If you drive mostly highway in 2WD, you won't notice as much of a hit in the cold weather. If you only have a 15-20 minute commute in the morning through in-town traffic, you'll notice a drastic drop-off in fuel economy when the temperature is below 20 degrees. This is mainly due to the fact that by the time the engine gets warm, you're just about to the parking lot at work...

As far as the "Auto" 4WD setting, I don't think leaving the vehicle in Auto will have any discernable impact on fuel economy unless you're driving on slippey surfaces where the 4x4 is engaging alot.

I think the most important thing to realize is that FUEL IS ONE OF THE LEAST EXPENSIVE ITEMS you'll ever pay for with your vehicle. (Well, unless it jumps to $7/gallon or something crazy like that.)

Once the weather warms up, you'll easily see 15MPG in town...and probably closer to 20MPG on the highway driving 60MPH. I drive 80 miles round trip every day on a two-lane state highway. I consistently get 19-20MPG...and sometimes 21 or 22 in the summer time.

Right now, I'm getting 15-16MPG on the highway...but it's been very cold here as well.

Best wishes...

-T


----------



## instantpop (Dec 19, 2005)

Thanks for all the feedback guys. This forum has been great. Nice to know that there is a place to come for answers as a new Pathy owner!! Looking forward to being a part of this club for some time 

I'll keep an eye out on the MPG once the weather warms up. I suppose buying the thing in the midst of a subzero cold snap isn't going to give me the best representation and I appreciate all of you who have taken the time to share the wealth of knowledge!


----------



## fjo_newport (Dec 23, 2005)

• [INFORMATION SHOWN]:

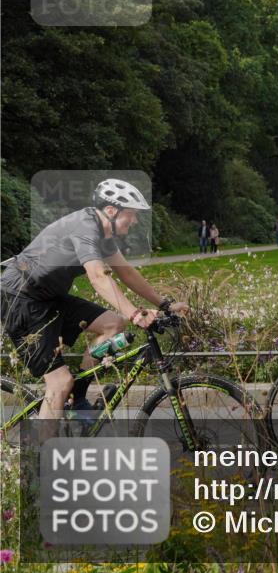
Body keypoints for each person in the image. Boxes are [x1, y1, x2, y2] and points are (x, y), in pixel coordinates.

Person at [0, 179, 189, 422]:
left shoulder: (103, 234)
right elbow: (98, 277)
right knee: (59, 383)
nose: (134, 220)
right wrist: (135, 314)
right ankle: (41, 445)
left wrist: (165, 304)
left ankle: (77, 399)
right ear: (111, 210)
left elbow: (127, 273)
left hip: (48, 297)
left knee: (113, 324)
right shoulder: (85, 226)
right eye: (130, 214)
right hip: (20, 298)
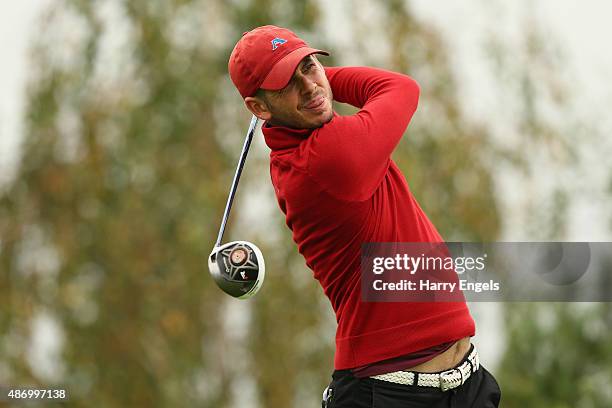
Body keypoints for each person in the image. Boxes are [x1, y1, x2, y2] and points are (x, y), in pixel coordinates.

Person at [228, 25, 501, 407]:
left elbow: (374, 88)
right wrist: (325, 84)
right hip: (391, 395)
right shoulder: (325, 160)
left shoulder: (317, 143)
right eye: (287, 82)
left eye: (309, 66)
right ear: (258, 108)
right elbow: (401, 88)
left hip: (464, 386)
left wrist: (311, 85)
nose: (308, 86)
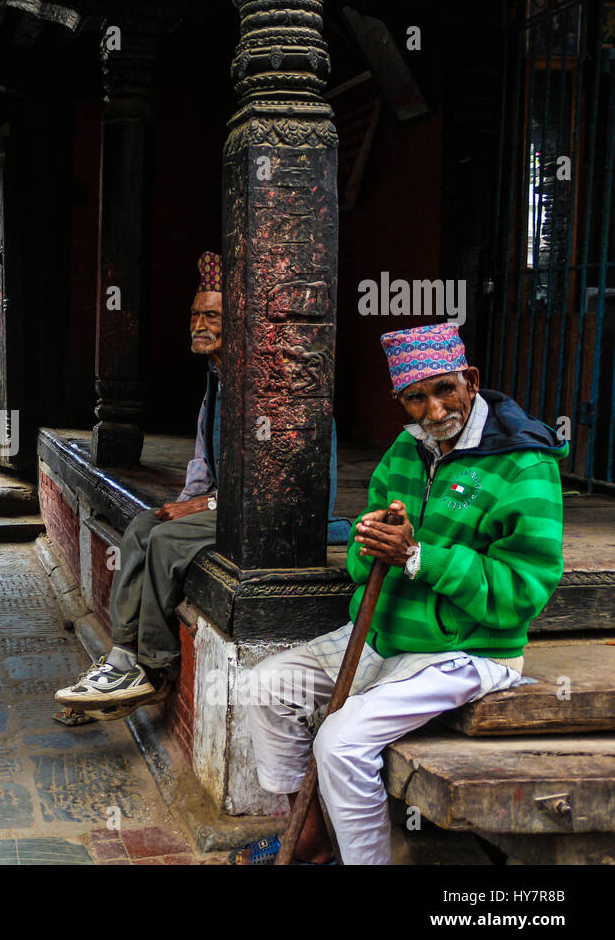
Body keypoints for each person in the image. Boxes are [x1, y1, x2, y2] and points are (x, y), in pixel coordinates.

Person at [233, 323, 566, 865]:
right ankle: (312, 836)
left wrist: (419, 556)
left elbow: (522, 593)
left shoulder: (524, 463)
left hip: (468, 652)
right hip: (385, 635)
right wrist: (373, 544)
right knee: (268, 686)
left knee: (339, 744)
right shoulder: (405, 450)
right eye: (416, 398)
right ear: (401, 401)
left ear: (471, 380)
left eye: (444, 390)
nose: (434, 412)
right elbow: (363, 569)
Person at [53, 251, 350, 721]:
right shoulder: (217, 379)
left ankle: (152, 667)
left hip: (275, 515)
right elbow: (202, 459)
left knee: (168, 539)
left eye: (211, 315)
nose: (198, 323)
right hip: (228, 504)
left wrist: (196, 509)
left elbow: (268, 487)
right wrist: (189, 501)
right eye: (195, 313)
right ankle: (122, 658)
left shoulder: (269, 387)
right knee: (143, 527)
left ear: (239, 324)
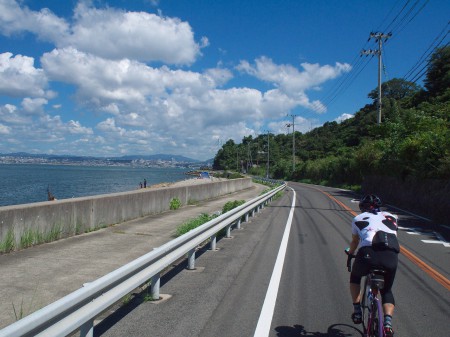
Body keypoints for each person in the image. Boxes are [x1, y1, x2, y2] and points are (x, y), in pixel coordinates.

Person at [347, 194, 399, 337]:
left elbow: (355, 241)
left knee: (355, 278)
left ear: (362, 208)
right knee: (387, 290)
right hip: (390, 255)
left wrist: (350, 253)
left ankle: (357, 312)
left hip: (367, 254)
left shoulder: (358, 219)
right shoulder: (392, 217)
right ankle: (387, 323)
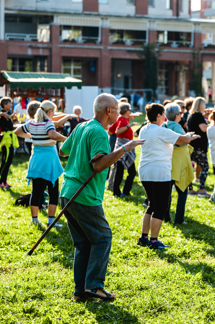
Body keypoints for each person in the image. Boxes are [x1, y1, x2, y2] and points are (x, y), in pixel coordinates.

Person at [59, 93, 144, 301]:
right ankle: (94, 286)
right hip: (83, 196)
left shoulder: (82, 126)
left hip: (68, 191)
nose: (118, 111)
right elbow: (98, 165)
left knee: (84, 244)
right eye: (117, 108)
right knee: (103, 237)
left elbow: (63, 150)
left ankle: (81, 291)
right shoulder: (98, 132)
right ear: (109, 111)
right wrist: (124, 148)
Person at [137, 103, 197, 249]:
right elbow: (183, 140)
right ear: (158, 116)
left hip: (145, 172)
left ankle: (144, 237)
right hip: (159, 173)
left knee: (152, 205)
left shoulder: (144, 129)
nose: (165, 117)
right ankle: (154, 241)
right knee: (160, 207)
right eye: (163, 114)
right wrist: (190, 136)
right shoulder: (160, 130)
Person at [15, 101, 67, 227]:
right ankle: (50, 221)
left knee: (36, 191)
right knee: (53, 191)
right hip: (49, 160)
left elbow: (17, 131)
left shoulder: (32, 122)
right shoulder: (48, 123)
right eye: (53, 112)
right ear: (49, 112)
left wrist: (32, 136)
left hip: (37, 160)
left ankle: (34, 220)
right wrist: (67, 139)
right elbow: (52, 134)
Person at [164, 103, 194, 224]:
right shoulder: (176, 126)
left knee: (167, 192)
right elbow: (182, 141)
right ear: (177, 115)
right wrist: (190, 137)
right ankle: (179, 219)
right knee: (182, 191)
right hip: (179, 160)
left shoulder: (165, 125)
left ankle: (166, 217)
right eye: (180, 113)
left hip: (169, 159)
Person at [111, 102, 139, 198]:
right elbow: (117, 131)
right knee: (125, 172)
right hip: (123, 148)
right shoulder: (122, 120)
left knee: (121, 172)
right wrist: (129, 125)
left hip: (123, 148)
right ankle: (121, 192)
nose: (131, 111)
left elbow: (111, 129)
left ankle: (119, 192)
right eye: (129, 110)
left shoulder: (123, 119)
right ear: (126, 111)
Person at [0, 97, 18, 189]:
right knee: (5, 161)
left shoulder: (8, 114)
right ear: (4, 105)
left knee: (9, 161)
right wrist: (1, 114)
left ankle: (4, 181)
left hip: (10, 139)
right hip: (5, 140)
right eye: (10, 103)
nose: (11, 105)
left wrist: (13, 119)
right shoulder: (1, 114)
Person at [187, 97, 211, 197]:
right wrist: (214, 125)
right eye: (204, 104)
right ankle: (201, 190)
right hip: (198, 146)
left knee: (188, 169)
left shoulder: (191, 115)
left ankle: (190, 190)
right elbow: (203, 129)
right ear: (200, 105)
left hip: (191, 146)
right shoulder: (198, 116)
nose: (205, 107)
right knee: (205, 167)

• [TASKS]:
**1)** In the fuel economy forum thread, how many miles does the first poster drive round trip each day?
**2)** Reproduce the part of the fuel economy forum thread that opens with the words containing "Best wishes..." and closes with "wealth of knowledge!".

• [ANSWER SECTION]:
**1)** 80 miles, on a two-lane state highway.

**2)**
Best wishes...

-T


----------



## instantpop (Dec 19, 2005)

Thanks for all the feedback guys. This forum has been great. Nice to know that there is a place to come for answers as a new Pathy owner!! Looking forward to being a part of this club for some time 

I'll keep an eye out on the MPG once the weather warms up. I suppose buying the thing in the midst of a subzero cold snap isn't going to give me the best representation and I appreciate all of you who have taken the time to share the wealth of knowledge!